RGB smart contracts are finally live and stable with the v0.12 release — devs can now deploy on both testnet and mainnet confidently. If you used any earlier versions, it’s best to re-issue your contracts to stay secure and future-proof. This is the foundation layer, so big things are coming next.

Big news the RGB smart contract consensus layer (v0.12) is finally out and ready for mainnet! If you’ve been testing or issuing contracts with earlier versions, it’s best to re-issue them now to stay secure and compatible going forward. This release locks in the core rules, so contracts built on it won’t break with future updates. Excited to see what devs build from here!

Huge milestone for the RGB ecosystem! This final v0.12 consensus layer release brings true stability and forward compatibility — a big win for developers and future contract issuers. Kudos to the team for pushing Bitcoin smart contracts forward the right way. Can’t wait for the upcoming standard library and apps!

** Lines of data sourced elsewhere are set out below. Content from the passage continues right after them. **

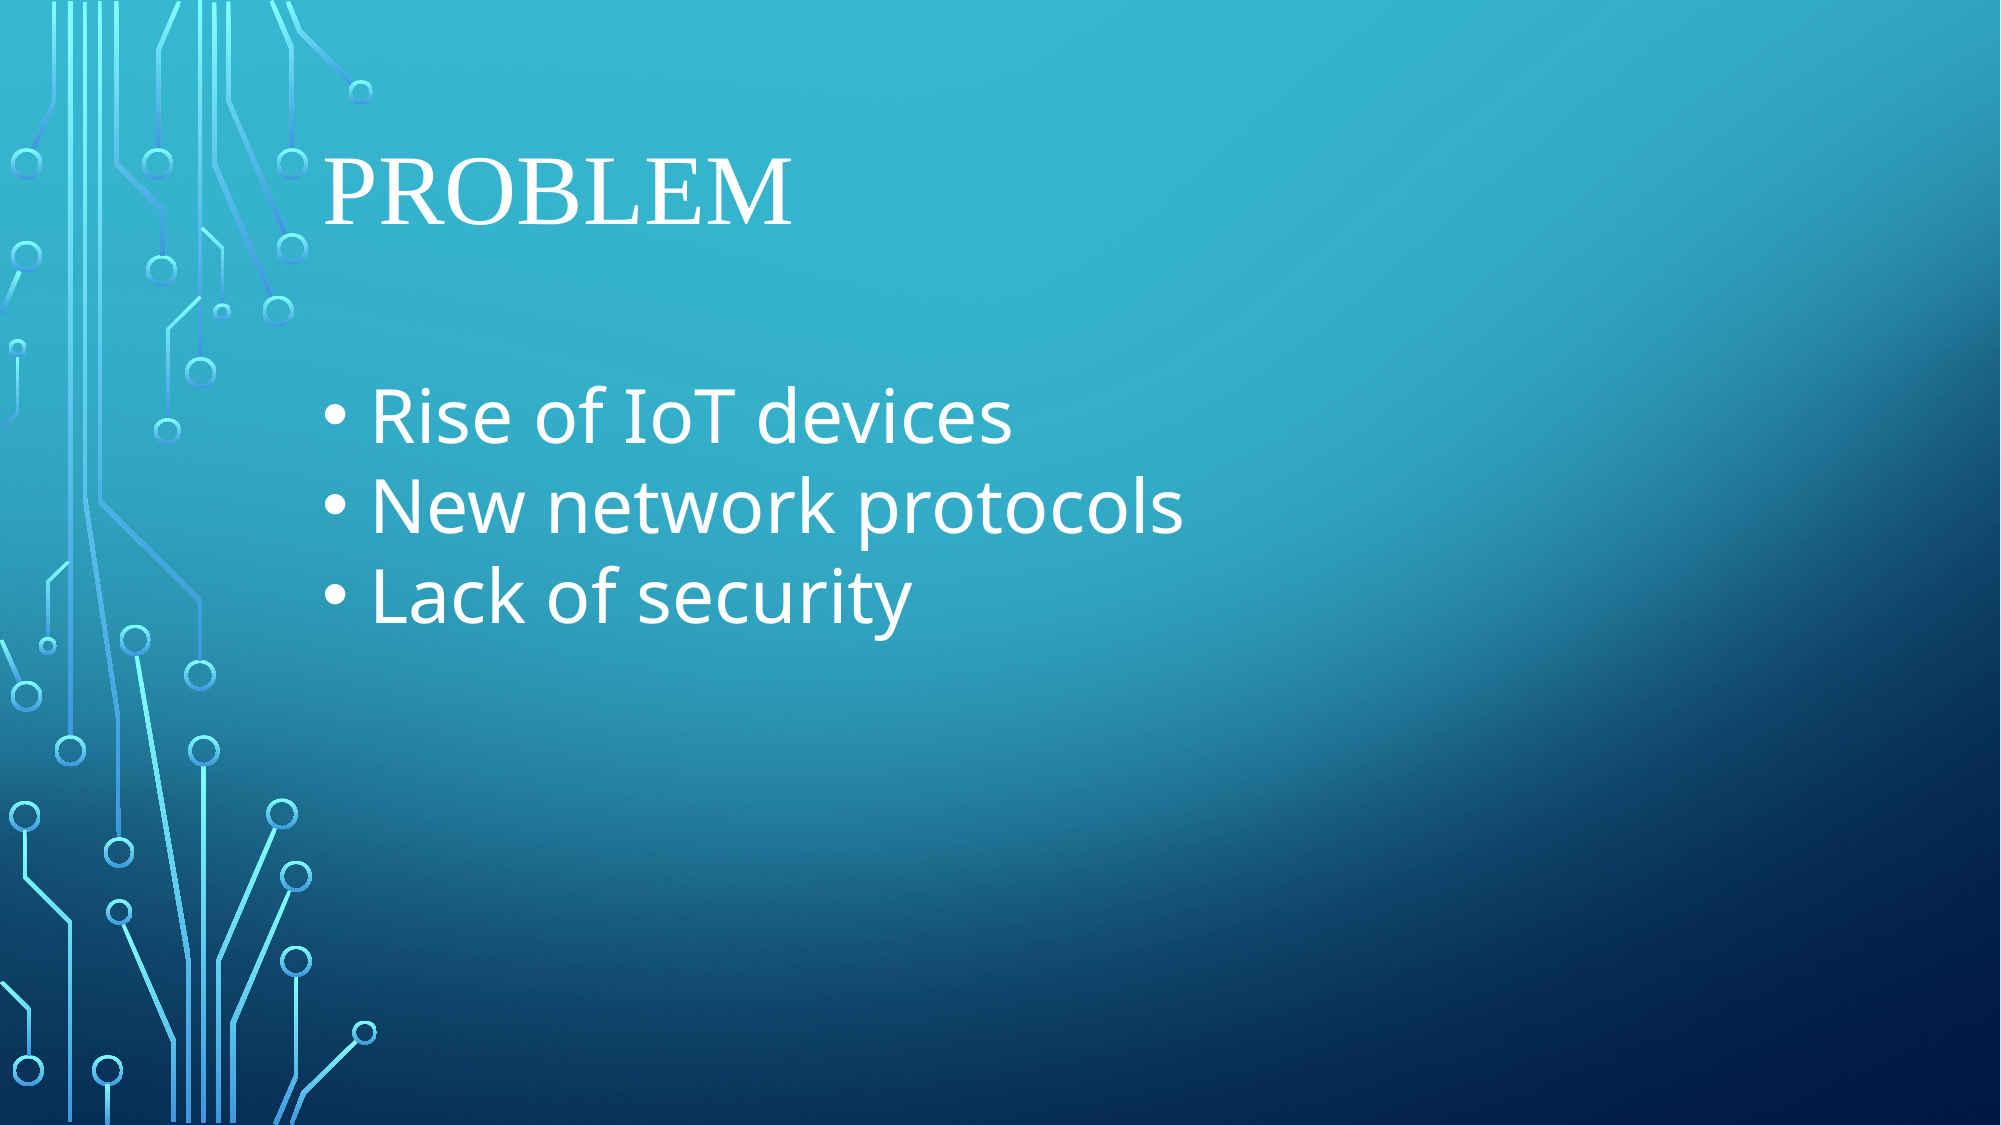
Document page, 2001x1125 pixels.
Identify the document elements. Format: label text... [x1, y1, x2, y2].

text_box Rise of IoT devices New network protocols Lack of security [307, 361, 1792, 646]
title Problem [307, 0, 1750, 255]
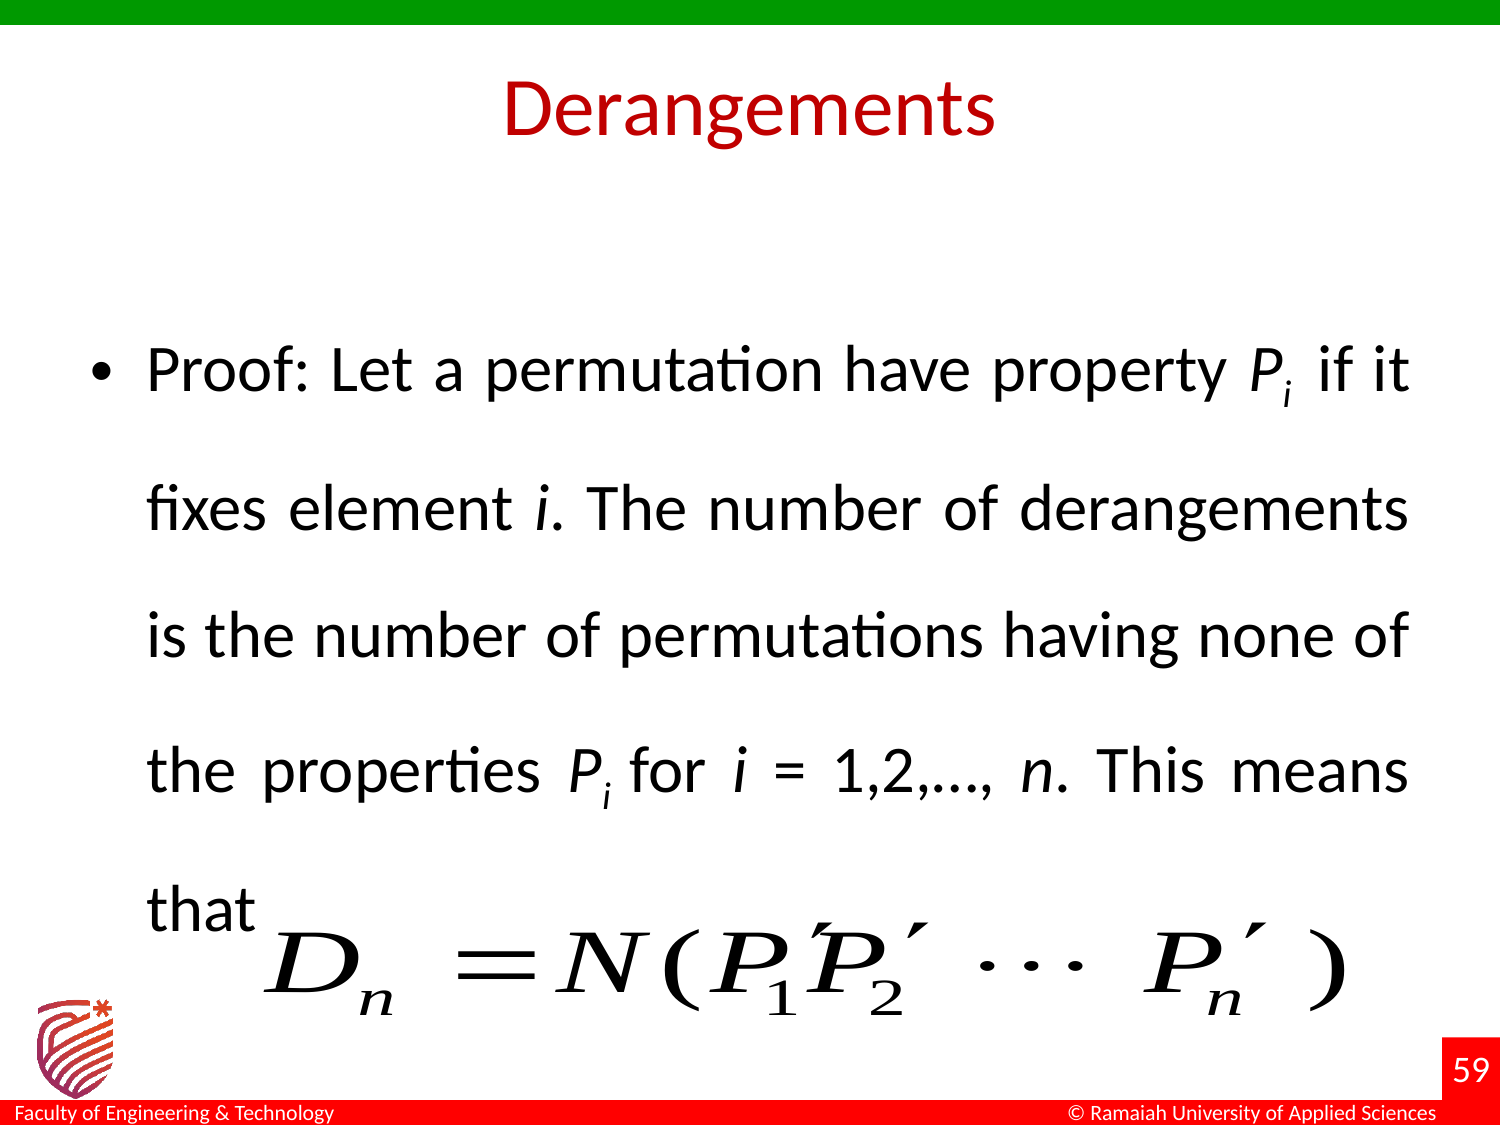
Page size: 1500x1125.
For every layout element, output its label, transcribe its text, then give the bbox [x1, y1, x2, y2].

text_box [237, 901, 1372, 1038]
picture [37, 999, 113, 1099]
title Derangements [75, 45, 1425, 233]
list Proof: Let a permutation have property Pi if it fixes element i. The number of derangements is the number of permutations having none of the properties Pi for i = 1,2,…, n. This means that [75, 262, 1425, 1005]
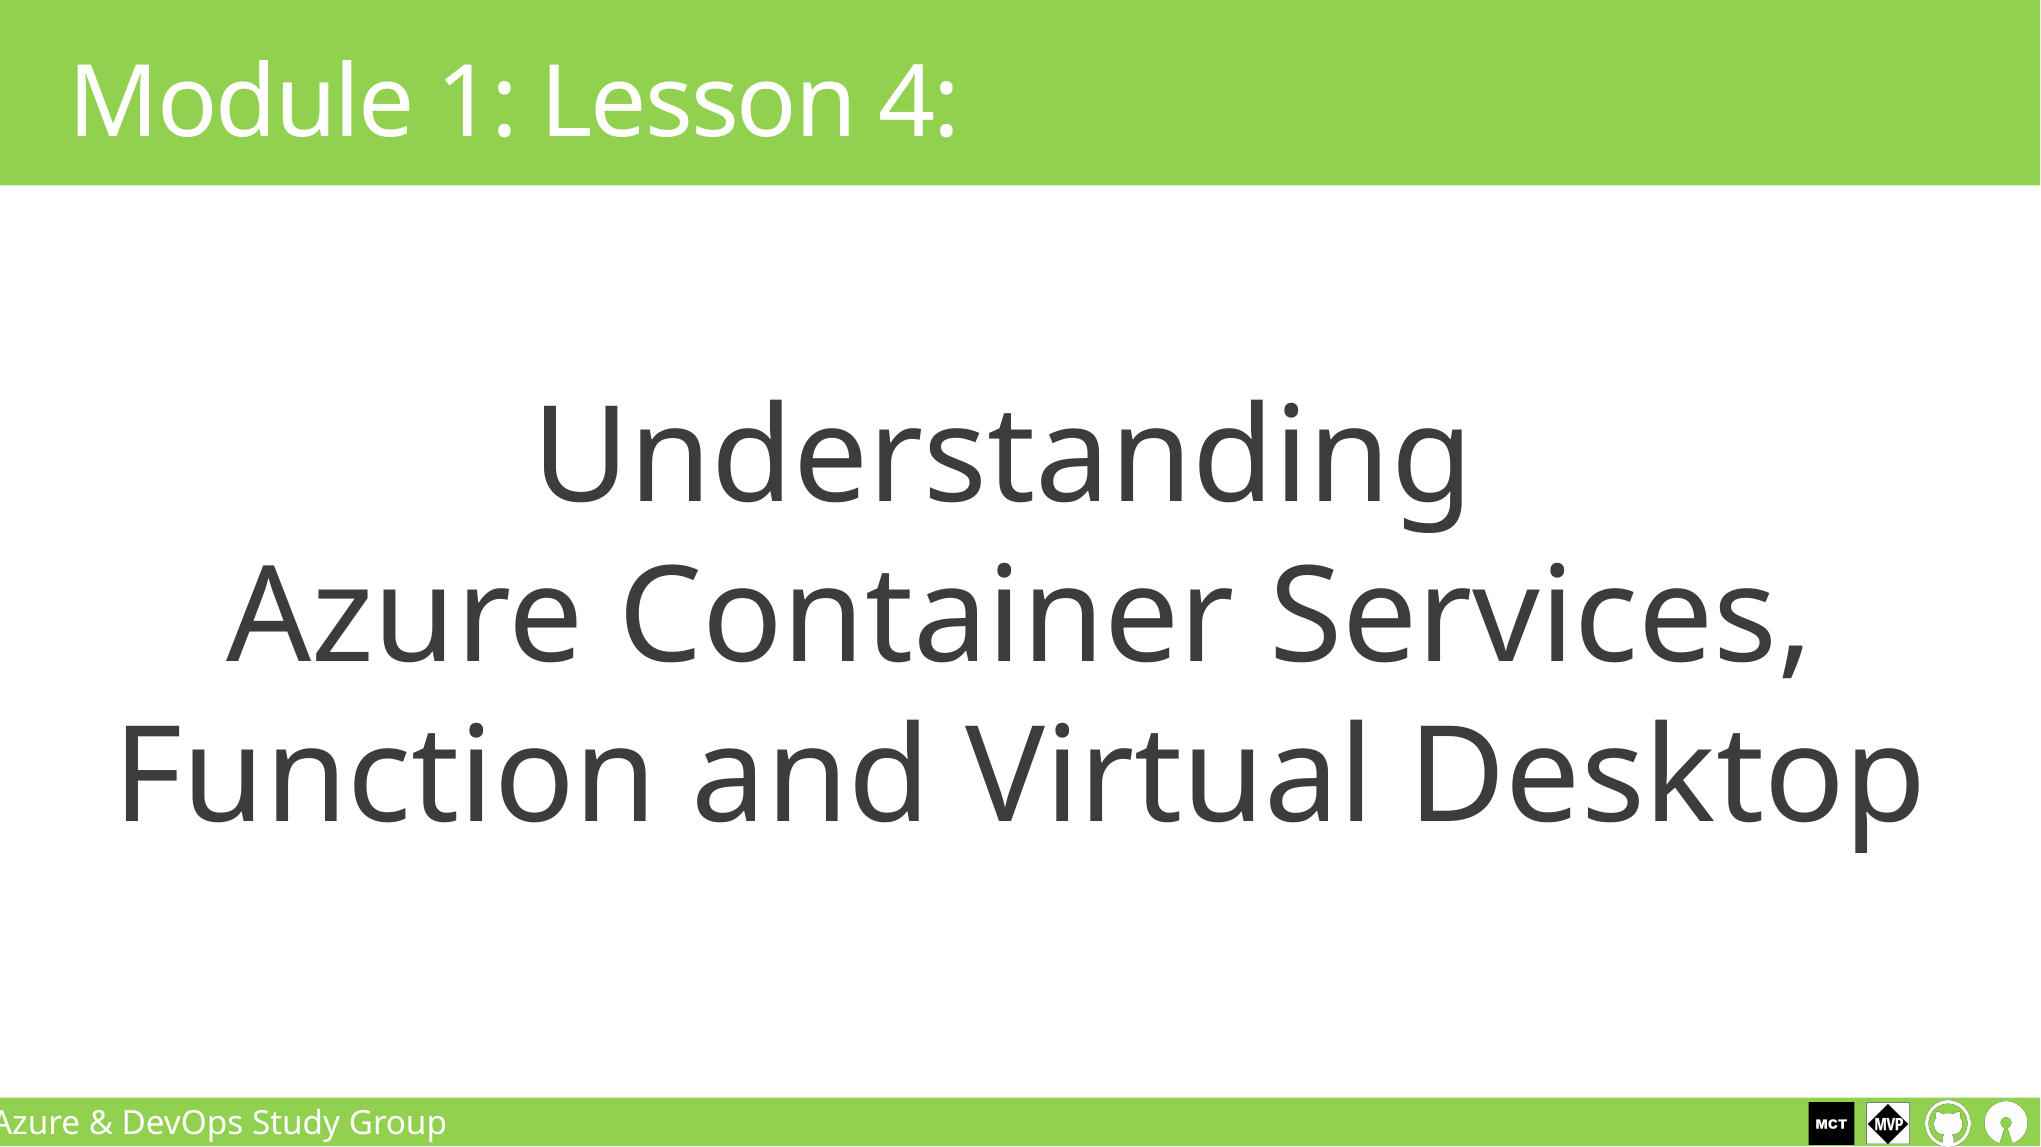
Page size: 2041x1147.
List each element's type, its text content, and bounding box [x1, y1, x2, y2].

picture [1866, 1102, 1910, 1144]
picture [1925, 1100, 1971, 1147]
title Module 1: Lesson 4: [45, 35, 1996, 186]
text_box Understanding Azure Container Services, Function and Virtual Desktop [45, 360, 1996, 856]
picture [1982, 1098, 2030, 1146]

This is a major milestone for Bitcoin-based smart contracts! With RGB v0.12 now production-ready, we're finally seeing a stable foundation for truly scalable, private, and off-chain smart contracts .. all secured by Bitcoin.

The emphasis on reissuing pre-v0.12 contracts is a crucial reminder: consensus-level stability matters more than flashy dApps. Looking forward to how builders will now push innovation forward, especially as the standard library and app layers follow soon.

RGB isn't just catching up .. it's redefining how we think about smart contracts on Bitcoin.